Hadoop Sequence File format is chosen for the Log and Index blocks so these files are compatible with other big data products such as Hive.
Log data blocks are compressed with LZ4, a TB of logs typically comes down to 100GB on disk.
Index is at a maximum of 1% of the logs size, so a TB of logs has just 10GB of overhead for index. A Lucene index is anywhere between 10-50%, to compare. The index is optimized using bloom filters and other data structure level optimizations.
Indexer is a core module for data processing and is designed as a pipeline of steps, each step operating as a separate thread connected by a lightweight in-memory queue.
Logs are read off kafka at speeds exceeding 100MBps. Logs are organized by topic/partition id and pushed to a queue, and this thread goes back to reading logs.
Json Parser parses the logs to a metadata/data structure. At about 40MBps, this is the slowest step in the pipeline. Intel SIMD json parser is used which also necessitates use of AVX compatible processors.

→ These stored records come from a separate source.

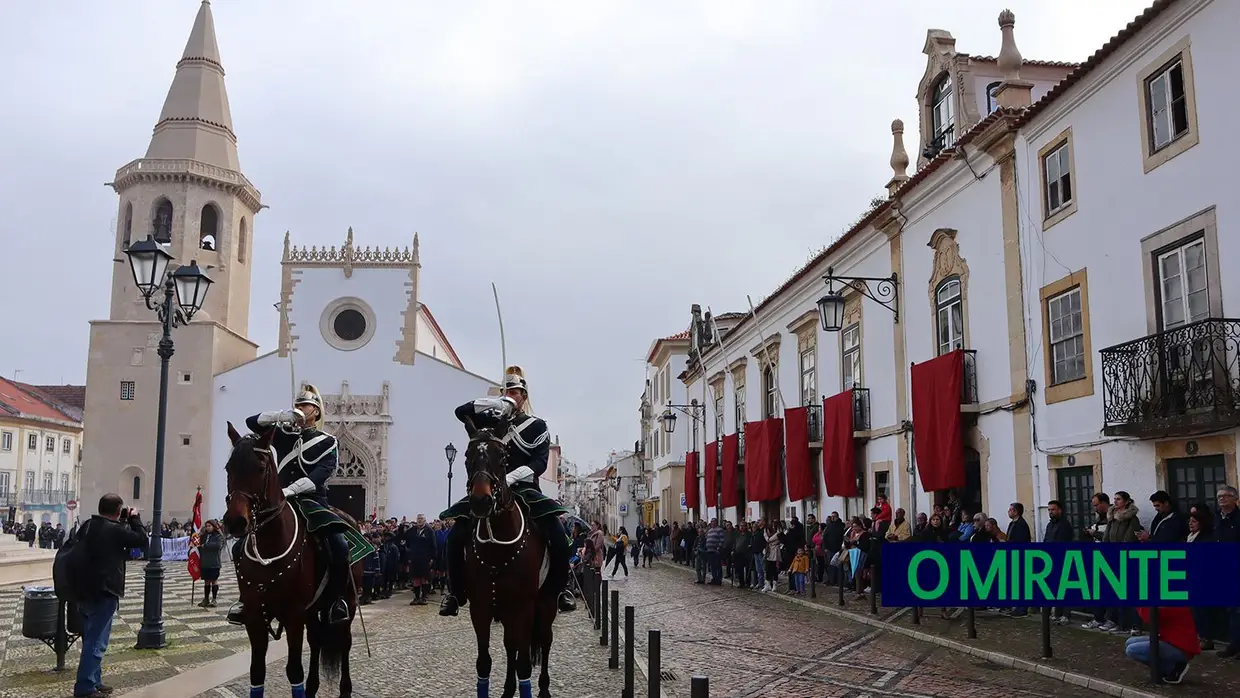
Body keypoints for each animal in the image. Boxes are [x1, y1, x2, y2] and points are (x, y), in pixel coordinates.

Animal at [223, 421, 362, 698]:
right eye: (228, 468)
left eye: (260, 468)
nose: (235, 522)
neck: (268, 548)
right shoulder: (255, 616)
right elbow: (257, 672)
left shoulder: (294, 613)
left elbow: (294, 669)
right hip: (315, 608)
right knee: (317, 640)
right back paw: (312, 687)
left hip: (348, 602)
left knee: (345, 641)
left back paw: (344, 689)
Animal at [466, 426, 558, 698]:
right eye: (467, 456)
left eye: (502, 458)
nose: (481, 501)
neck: (497, 547)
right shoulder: (480, 608)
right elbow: (484, 662)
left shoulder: (524, 608)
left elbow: (525, 664)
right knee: (510, 646)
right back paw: (508, 689)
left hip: (546, 604)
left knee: (545, 641)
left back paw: (544, 689)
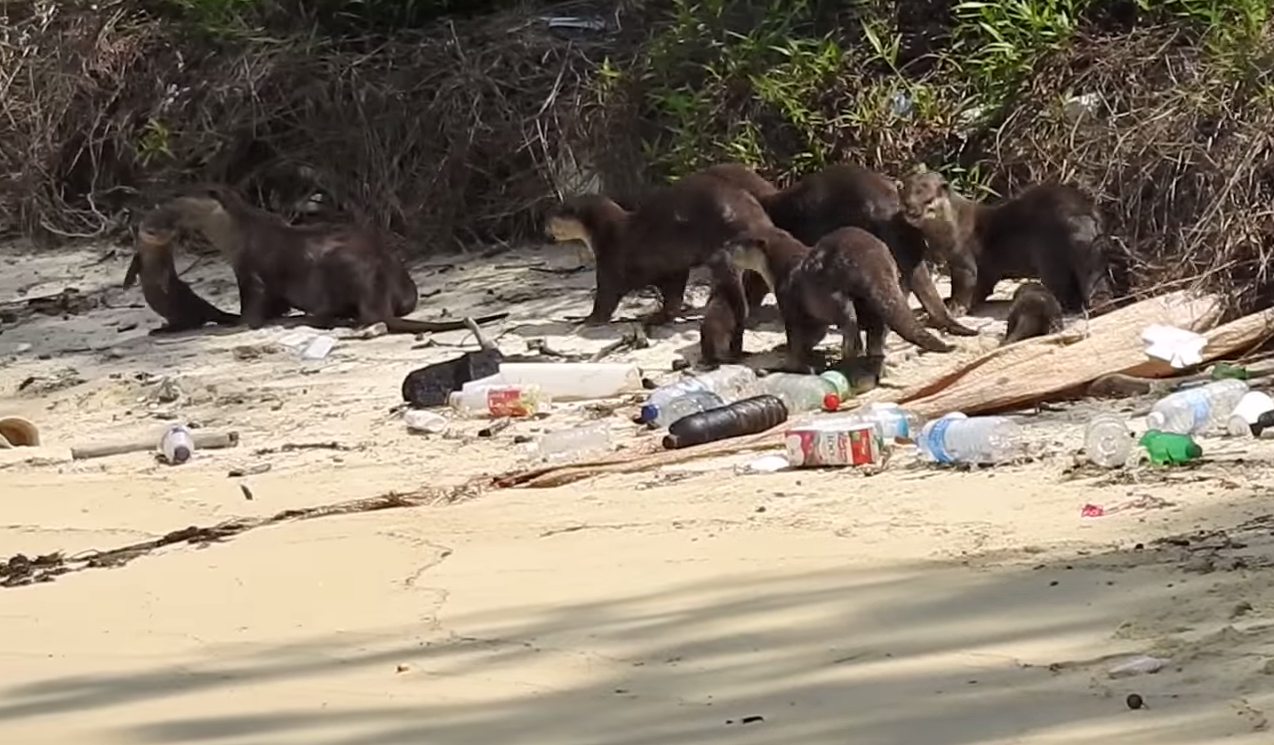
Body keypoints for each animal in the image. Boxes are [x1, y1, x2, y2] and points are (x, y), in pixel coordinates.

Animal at [122, 206, 239, 334]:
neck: (152, 257)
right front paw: (127, 284)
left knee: (191, 322)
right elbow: (132, 267)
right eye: (148, 223)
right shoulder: (139, 256)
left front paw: (165, 286)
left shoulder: (166, 261)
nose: (152, 231)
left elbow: (165, 274)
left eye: (165, 223)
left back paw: (163, 329)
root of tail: (204, 305)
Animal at [162, 186, 507, 333]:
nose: (163, 203)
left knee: (332, 312)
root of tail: (378, 286)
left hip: (331, 266)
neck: (241, 232)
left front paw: (237, 323)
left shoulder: (250, 272)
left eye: (180, 196)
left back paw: (310, 319)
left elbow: (254, 305)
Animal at [544, 169, 775, 327]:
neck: (606, 233)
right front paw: (659, 316)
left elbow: (606, 296)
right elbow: (673, 295)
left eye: (553, 216)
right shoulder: (672, 267)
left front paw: (587, 319)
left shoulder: (611, 260)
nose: (544, 226)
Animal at [715, 225, 956, 385]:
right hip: (880, 296)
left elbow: (796, 340)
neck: (781, 267)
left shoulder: (787, 300)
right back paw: (875, 369)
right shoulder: (814, 319)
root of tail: (872, 263)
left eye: (734, 242)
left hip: (832, 292)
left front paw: (795, 365)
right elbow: (815, 334)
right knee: (876, 338)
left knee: (852, 331)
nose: (723, 247)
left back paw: (844, 366)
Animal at [898, 171, 1114, 317]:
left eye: (928, 200)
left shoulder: (962, 257)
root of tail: (1082, 213)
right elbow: (981, 288)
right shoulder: (985, 271)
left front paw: (954, 309)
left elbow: (966, 283)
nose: (912, 211)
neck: (954, 227)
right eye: (906, 201)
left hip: (1047, 253)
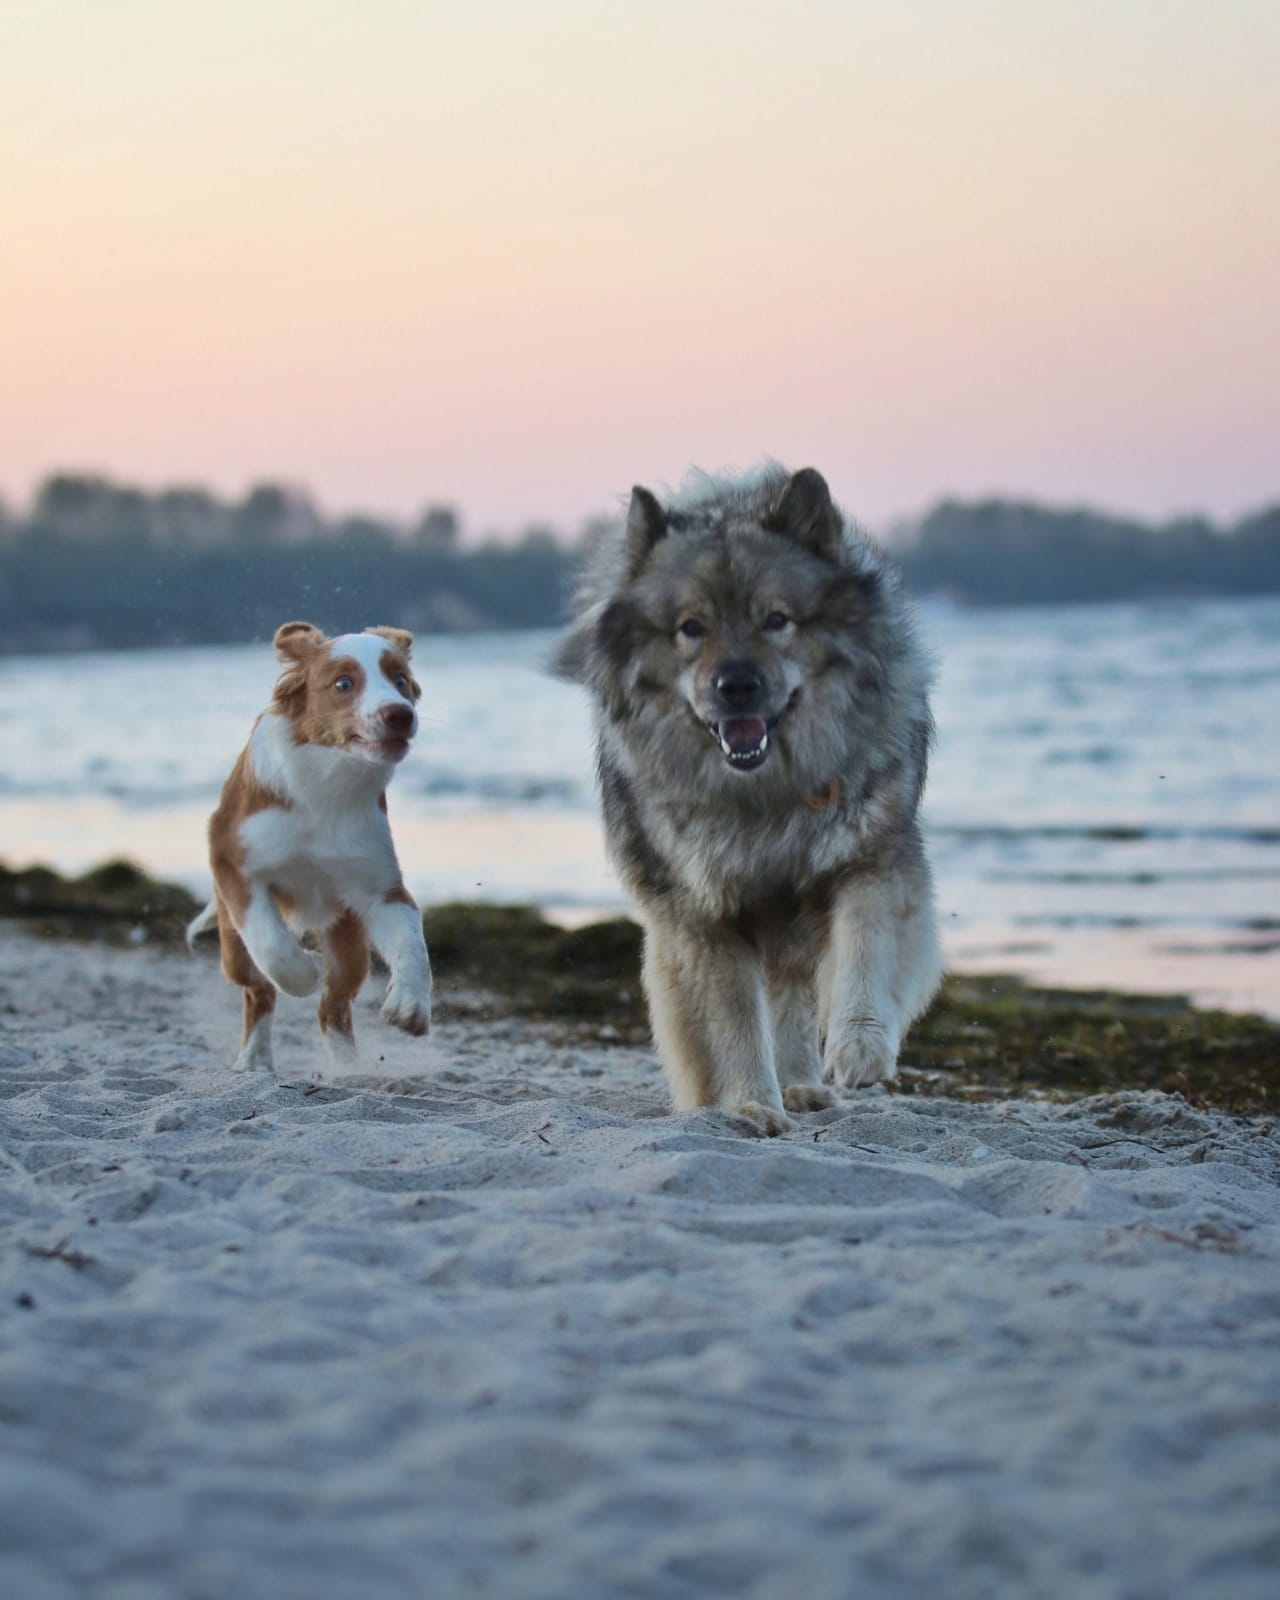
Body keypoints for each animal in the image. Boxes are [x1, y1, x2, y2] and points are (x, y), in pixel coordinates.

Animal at [187, 620, 432, 1075]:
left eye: (401, 680)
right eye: (343, 683)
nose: (400, 714)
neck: (325, 789)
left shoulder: (380, 887)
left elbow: (412, 941)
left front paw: (411, 1004)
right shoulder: (232, 860)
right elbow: (271, 944)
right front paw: (303, 971)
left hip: (347, 941)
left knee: (332, 1005)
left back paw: (349, 1068)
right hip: (233, 946)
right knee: (258, 991)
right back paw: (254, 1059)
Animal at [556, 467, 940, 1139]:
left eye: (776, 619)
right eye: (691, 628)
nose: (736, 685)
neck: (766, 794)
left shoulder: (873, 860)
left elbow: (866, 948)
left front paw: (861, 1046)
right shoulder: (704, 913)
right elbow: (732, 1021)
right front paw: (750, 1104)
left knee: (793, 995)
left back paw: (805, 1084)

This is a choice made to get the best performance to cost metrics.
Block Maker re-organizes logs into Data blocks, and creates Index blocks, at 200MBps
Compressor compresses data blocks and writes to files; LZ4 operates at about 150MBps. While GZ compression is better, LZ4 is much faster than GZ and chosen for throughput.
S3 uploaders uploads files every 2 minutes and commits kafka offsets
Kafka is chosen as the data transporter for its throughput and indexer instances scale up and down without missing any messages.
Queues without locks were used with the consumer thread polling for data.
Most method calls were in-lined to avoid method call overhead.
Logging was turned off in production, with an option to turn on logging for short periods at runtime without restarting the instances. All metrics were custom collected and sent out on kafka.
Backpressure is built via a separate thread that monitors process memory usage and pauses Kafka readers based on pre-set memory thresholds.